Il est à noter qu’une garde en commun est possible, ce qui est par exemple le cas de la garde du ballon assurée par des joueurs de football (Cour de cassation, 13 janvier 2005), ou encore du palet au cours d’un match de hockey sur glace (Tribunal de grande instance de Pontoise, 23 mai 2017). La responsabilité pèse alors in solidum sur tous les co-gardiens (Tribunal de grande instance de Bordeaux, 28 avril 1986), mais certaines juridictions en déduisent, de manière fort contestable, que le club organisateur de la compétition reste alors gardien de la chose (Tribunal de grande instance de Pontoise, 23 mai 2017).

L’association n’a plus la maîtrise de la chose lorsqu’un évènement d’origine externe est la source du dommage

Ce n’est plus le fait de la chose qui en est alors l’élément causal, mais la force majeure, voire le fait d’un tiers, ou le fait de la victime elle-même.

Seul le fait de la victime à l’origine exclusive de son dommage fait obstacle à la responsabilité de l’association en sa qualité de gardien de la chose.

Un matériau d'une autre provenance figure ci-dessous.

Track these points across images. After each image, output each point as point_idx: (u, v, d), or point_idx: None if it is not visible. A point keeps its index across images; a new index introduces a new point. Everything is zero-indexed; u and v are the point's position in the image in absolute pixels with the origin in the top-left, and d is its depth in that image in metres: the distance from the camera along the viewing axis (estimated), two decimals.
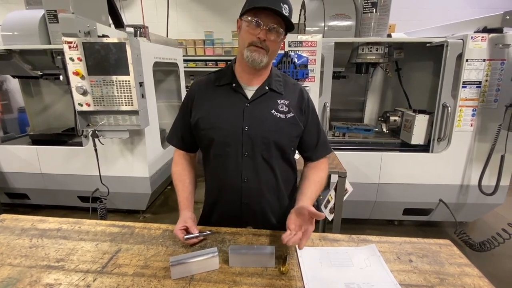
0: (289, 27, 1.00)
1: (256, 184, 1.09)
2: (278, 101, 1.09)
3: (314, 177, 1.14)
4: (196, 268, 0.88)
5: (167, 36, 3.89)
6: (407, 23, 4.56)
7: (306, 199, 1.04)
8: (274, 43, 0.99)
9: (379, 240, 1.07)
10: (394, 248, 1.03)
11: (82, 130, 2.48)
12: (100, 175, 2.47)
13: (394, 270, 0.91)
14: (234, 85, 1.08)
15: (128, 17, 5.50)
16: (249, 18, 0.96)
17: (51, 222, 1.17)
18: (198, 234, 1.01)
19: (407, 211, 2.73)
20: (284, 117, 1.08)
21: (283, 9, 0.93)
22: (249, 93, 1.08)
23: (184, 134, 1.18)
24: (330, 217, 1.93)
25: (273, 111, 1.07)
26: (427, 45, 2.44)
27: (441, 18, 5.01)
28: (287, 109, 1.09)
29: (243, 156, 1.06)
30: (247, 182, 1.08)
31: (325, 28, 2.58)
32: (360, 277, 0.88)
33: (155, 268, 0.91)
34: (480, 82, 2.29)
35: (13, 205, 3.13)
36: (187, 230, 1.02)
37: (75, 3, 2.43)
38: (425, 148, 2.55)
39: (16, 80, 3.18)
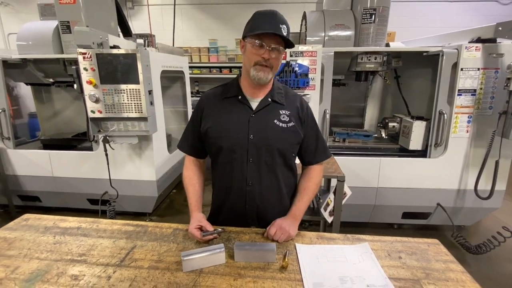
0: (289, 45, 1.11)
1: (259, 188, 1.20)
2: (280, 111, 1.20)
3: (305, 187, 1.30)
4: (205, 262, 0.98)
5: (173, 45, 4.02)
6: (407, 30, 4.67)
7: (295, 209, 1.24)
8: (276, 60, 1.11)
9: (372, 239, 1.16)
10: (385, 246, 1.12)
11: (94, 136, 2.60)
12: (110, 179, 2.58)
13: (384, 265, 1.00)
14: (240, 97, 1.20)
15: (135, 25, 5.68)
16: (254, 40, 1.07)
17: (71, 221, 1.28)
18: (214, 231, 1.12)
19: (406, 215, 2.80)
20: (285, 126, 1.19)
21: (282, 29, 1.05)
22: (254, 104, 1.19)
23: (194, 142, 1.29)
24: (329, 219, 2.02)
25: (275, 120, 1.18)
26: (424, 54, 2.53)
27: (440, 25, 5.13)
28: (288, 119, 1.20)
29: (248, 162, 1.17)
30: (251, 186, 1.19)
31: (325, 38, 2.69)
32: (353, 272, 0.97)
33: (168, 262, 1.01)
34: (475, 90, 2.38)
35: (25, 207, 3.24)
36: (201, 229, 1.12)
37: (87, 14, 2.57)
38: (422, 153, 2.63)
39: (26, 85, 3.31)
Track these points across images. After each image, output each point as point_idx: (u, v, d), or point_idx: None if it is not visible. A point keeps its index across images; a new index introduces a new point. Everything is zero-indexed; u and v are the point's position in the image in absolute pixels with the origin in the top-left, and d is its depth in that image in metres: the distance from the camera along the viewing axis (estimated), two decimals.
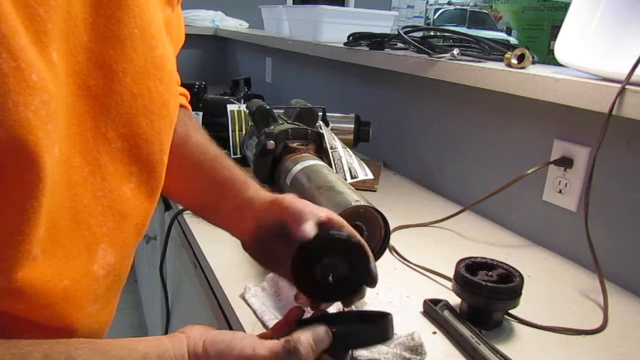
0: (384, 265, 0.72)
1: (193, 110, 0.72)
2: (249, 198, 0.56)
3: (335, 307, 0.60)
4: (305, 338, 0.40)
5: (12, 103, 0.28)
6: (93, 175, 0.38)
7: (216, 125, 1.20)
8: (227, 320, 0.69)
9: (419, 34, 1.22)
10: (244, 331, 0.60)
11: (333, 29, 1.49)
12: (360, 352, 0.54)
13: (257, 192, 0.57)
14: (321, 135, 0.92)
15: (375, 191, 1.11)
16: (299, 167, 0.79)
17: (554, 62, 0.85)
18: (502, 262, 0.65)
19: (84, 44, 0.35)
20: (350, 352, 0.54)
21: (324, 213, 0.50)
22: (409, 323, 0.62)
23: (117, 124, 0.39)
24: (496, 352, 0.56)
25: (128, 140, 0.40)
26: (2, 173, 0.30)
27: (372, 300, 0.67)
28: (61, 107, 0.34)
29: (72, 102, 0.35)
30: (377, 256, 0.67)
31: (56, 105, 0.32)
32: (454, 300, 0.64)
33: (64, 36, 0.33)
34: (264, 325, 0.60)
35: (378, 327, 0.45)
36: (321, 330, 0.42)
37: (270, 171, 0.87)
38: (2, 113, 0.28)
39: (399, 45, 1.25)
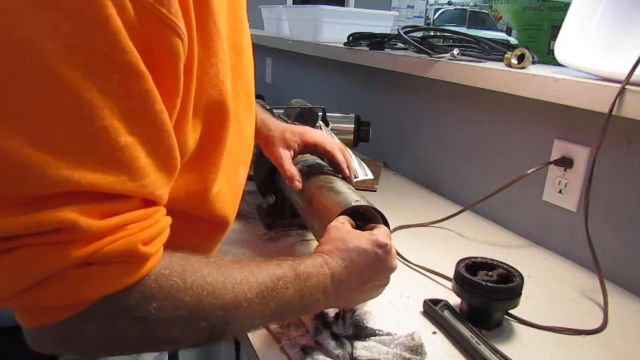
0: None
1: None
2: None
3: (333, 310, 0.60)
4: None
5: (225, 79, 0.46)
6: (236, 120, 0.53)
7: None
8: None
9: (419, 34, 1.22)
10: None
11: (333, 29, 1.49)
12: (361, 352, 0.54)
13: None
14: None
15: (375, 191, 1.11)
16: (298, 166, 0.79)
17: (554, 62, 0.85)
18: (502, 262, 0.65)
19: (227, 34, 0.49)
20: (350, 351, 0.54)
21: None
22: (409, 323, 0.62)
23: (242, 84, 0.56)
24: (496, 352, 0.56)
25: (247, 94, 0.57)
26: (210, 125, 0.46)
27: (371, 300, 0.67)
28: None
29: None
30: None
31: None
32: (454, 300, 0.64)
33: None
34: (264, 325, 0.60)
35: None
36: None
37: (270, 171, 0.86)
38: (222, 85, 0.46)
39: (399, 45, 1.24)
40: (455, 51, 0.98)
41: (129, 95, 0.36)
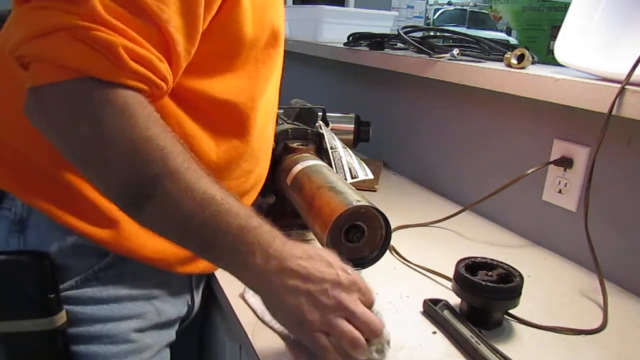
0: (384, 265, 0.72)
1: None
2: None
3: None
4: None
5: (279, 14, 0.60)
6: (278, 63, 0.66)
7: None
8: (227, 320, 0.70)
9: (419, 34, 1.22)
10: (244, 331, 0.60)
11: (333, 29, 1.49)
12: None
13: None
14: (321, 135, 0.92)
15: (375, 191, 1.11)
16: (299, 167, 0.79)
17: (554, 62, 0.85)
18: (502, 262, 0.65)
19: None
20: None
21: None
22: (409, 323, 0.62)
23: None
24: (496, 352, 0.56)
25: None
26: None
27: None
28: None
29: None
30: (378, 256, 0.67)
31: None
32: (454, 300, 0.64)
33: None
34: (265, 324, 0.60)
35: None
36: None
37: (270, 172, 0.86)
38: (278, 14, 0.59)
39: (399, 45, 1.24)
40: (455, 51, 0.98)
41: None
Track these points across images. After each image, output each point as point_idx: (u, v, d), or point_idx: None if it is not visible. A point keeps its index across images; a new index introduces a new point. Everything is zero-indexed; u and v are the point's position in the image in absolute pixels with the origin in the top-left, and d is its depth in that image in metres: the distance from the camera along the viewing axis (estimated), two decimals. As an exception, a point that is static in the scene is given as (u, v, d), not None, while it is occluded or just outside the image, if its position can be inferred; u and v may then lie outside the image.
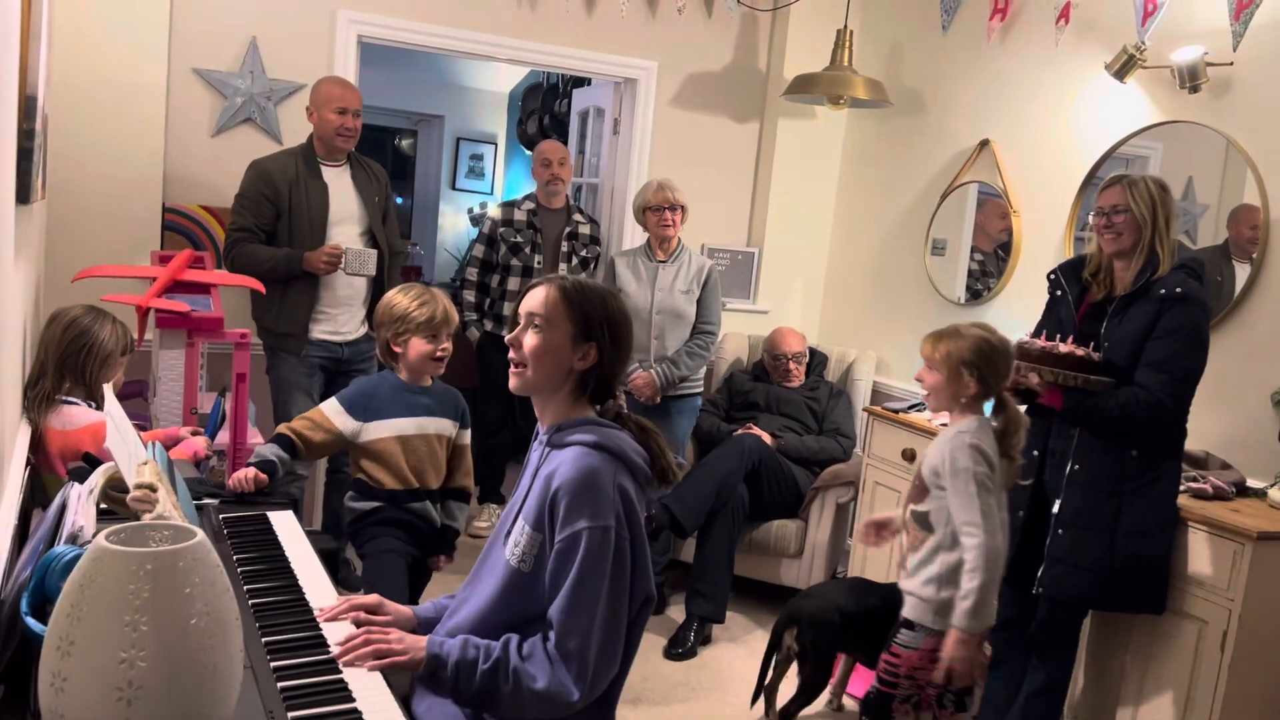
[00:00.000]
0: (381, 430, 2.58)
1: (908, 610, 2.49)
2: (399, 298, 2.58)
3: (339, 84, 3.61)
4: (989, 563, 2.32)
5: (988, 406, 2.52)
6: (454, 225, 8.04)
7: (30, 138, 1.90)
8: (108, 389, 1.93)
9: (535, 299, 1.73)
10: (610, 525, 1.60)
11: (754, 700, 3.09)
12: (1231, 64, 3.05)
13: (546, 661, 1.58)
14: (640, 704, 3.18)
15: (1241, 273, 3.07)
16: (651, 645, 3.57)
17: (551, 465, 1.66)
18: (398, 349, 2.57)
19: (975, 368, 2.42)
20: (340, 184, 3.64)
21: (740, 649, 3.66)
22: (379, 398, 2.58)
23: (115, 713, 1.05)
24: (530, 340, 1.72)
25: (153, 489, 1.56)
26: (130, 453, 1.72)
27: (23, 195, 1.89)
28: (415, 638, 1.65)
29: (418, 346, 2.56)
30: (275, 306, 3.55)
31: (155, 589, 1.08)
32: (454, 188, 7.95)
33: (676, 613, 3.81)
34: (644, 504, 1.71)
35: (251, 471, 2.33)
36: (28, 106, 1.87)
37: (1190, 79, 3.11)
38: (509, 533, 1.71)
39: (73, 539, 1.53)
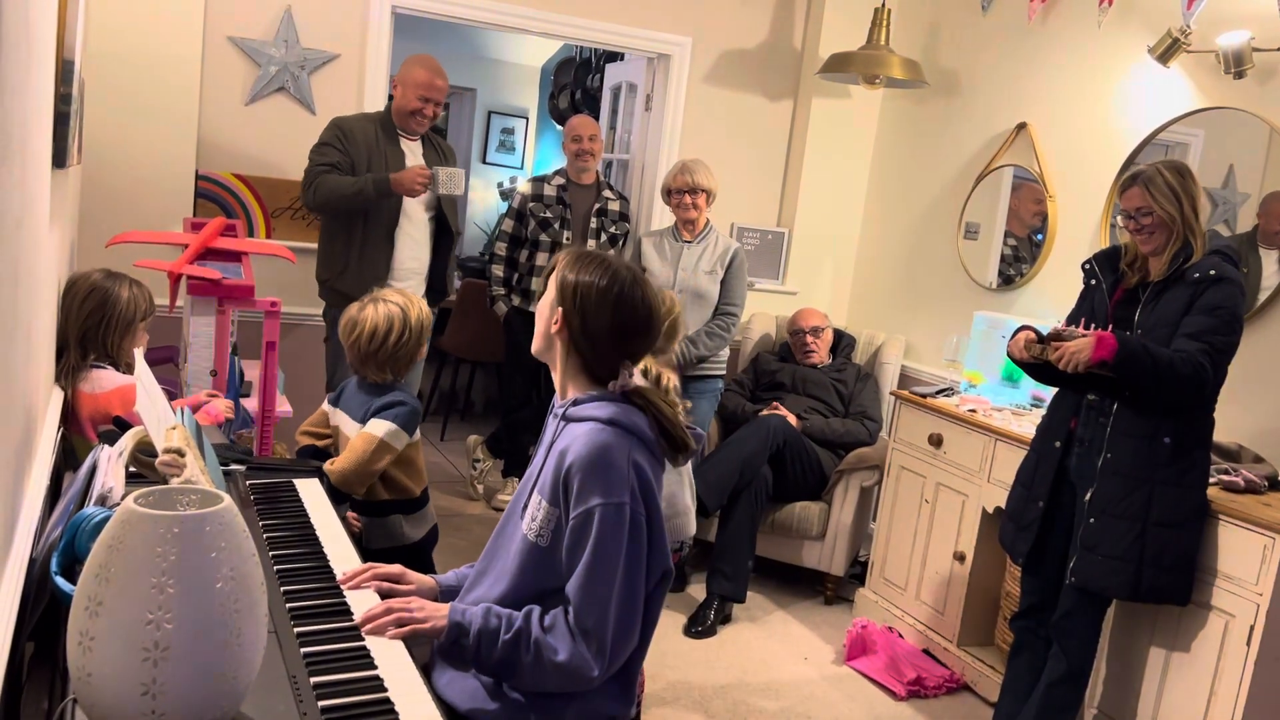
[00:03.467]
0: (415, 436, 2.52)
1: None
2: (407, 311, 2.45)
3: (432, 71, 3.66)
4: None
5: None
6: (484, 199, 8.04)
7: (66, 102, 1.91)
8: (138, 353, 1.94)
9: None
10: (624, 502, 1.59)
11: None
12: (1279, 50, 2.99)
13: (568, 634, 1.59)
14: (658, 681, 3.19)
15: (1269, 260, 3.02)
16: (672, 623, 3.58)
17: (565, 441, 1.66)
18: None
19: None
20: (415, 158, 3.71)
21: (760, 629, 3.67)
22: (418, 406, 2.51)
23: (141, 672, 1.07)
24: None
25: (181, 453, 1.58)
26: (159, 417, 1.73)
27: (58, 159, 1.90)
28: (437, 605, 1.65)
29: (424, 349, 2.55)
30: (351, 268, 3.59)
31: (182, 552, 1.09)
32: (484, 161, 7.95)
33: (697, 591, 3.82)
34: (661, 479, 1.70)
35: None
36: (64, 71, 1.88)
37: (1235, 64, 3.04)
38: (525, 506, 1.71)
39: (102, 500, 1.55)
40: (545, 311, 1.74)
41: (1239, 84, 3.10)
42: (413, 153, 3.71)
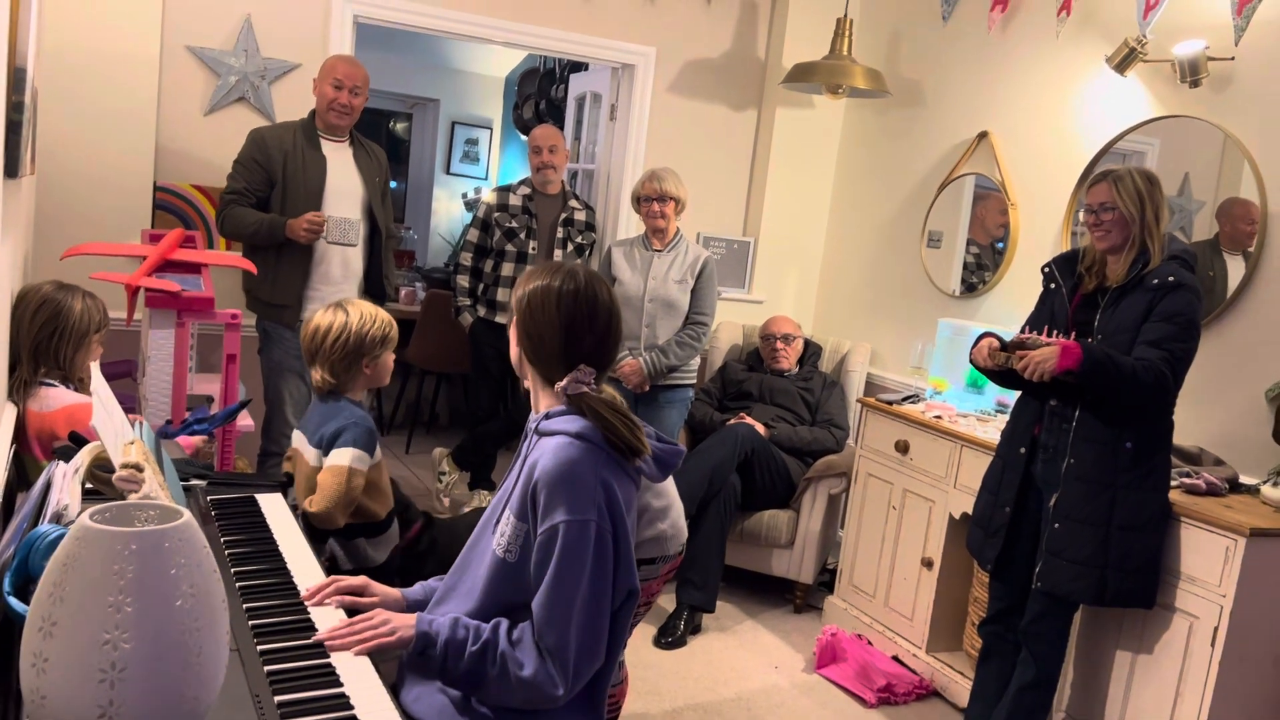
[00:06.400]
0: (377, 456, 2.46)
1: None
2: (363, 318, 2.39)
3: (342, 59, 3.61)
4: None
5: None
6: (448, 210, 8.00)
7: (19, 110, 1.87)
8: (94, 366, 1.90)
9: None
10: (590, 519, 1.56)
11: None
12: (1233, 59, 3.04)
13: (534, 651, 1.56)
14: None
15: (1234, 265, 3.07)
16: (641, 634, 3.56)
17: (535, 455, 1.63)
18: (368, 371, 2.43)
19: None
20: (340, 159, 3.62)
21: (731, 639, 3.66)
22: (370, 424, 2.44)
23: (98, 694, 1.03)
24: None
25: (139, 469, 1.54)
26: (117, 431, 1.69)
27: (11, 169, 1.86)
28: (403, 616, 1.62)
29: (389, 360, 2.46)
30: (269, 276, 3.52)
31: (140, 569, 1.05)
32: (448, 172, 7.91)
33: (666, 601, 3.80)
34: (633, 495, 1.67)
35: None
36: (16, 78, 1.84)
37: (1191, 73, 3.09)
38: (497, 522, 1.68)
39: (57, 518, 1.51)
40: (512, 332, 1.74)
41: (1194, 92, 3.15)
42: (337, 155, 3.62)
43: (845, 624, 3.69)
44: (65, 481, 1.64)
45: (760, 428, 3.92)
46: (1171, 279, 2.53)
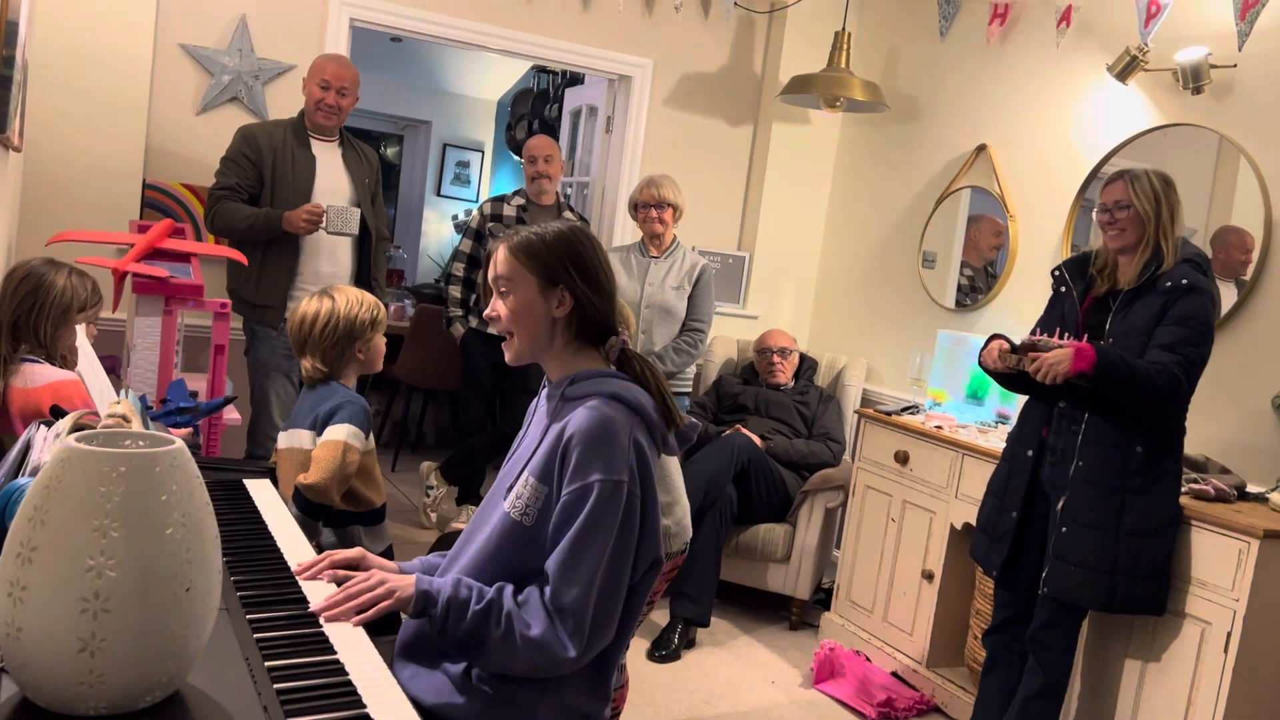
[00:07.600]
0: (370, 443, 2.42)
1: None
2: (349, 302, 2.34)
3: (331, 59, 3.56)
4: None
5: None
6: (438, 232, 7.96)
7: (9, 66, 1.81)
8: (80, 330, 1.82)
9: (493, 264, 1.66)
10: (623, 480, 1.51)
11: None
12: (1235, 65, 3.04)
13: (543, 611, 1.49)
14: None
15: (1226, 292, 3.02)
16: (634, 646, 3.46)
17: (566, 417, 1.57)
18: (361, 355, 2.39)
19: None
20: (329, 159, 3.56)
21: (726, 654, 3.56)
22: (364, 404, 2.41)
23: (79, 625, 0.95)
24: (503, 308, 1.64)
25: (126, 419, 1.46)
26: (104, 391, 1.62)
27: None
28: (401, 577, 1.55)
29: (380, 343, 2.42)
30: (254, 276, 3.43)
31: (129, 493, 0.98)
32: (439, 194, 7.87)
33: (660, 615, 3.70)
34: (657, 462, 1.62)
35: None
36: (8, 32, 1.78)
37: (1193, 79, 3.09)
38: (510, 488, 1.61)
39: (36, 473, 1.43)
40: (533, 303, 1.61)
41: (1196, 100, 3.14)
42: (327, 154, 3.57)
43: (843, 640, 3.60)
44: (46, 443, 1.56)
45: (756, 439, 3.85)
46: (1185, 282, 2.49)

Pour être dégagée de toute responsabilité, l’association doit faire la preuve, non seulement d’une imprudence de la victime, mais encore d’une imprudence reconnue comme étant la cause exclusive de son dommage. Tel n’est pas le cas d’une personne, alcoolisée et ayant consommé du cannabis, qui a chuté depuis le 5e étage d’un immeuble, après s’être assise sur le rebord d’une fenêtre, alors que cette fenêtre, sous la garde structurelle de son propriétaire, située à 42 centimètres du sol, était dépourvue de garde-corps susceptible d’empêcher une chute.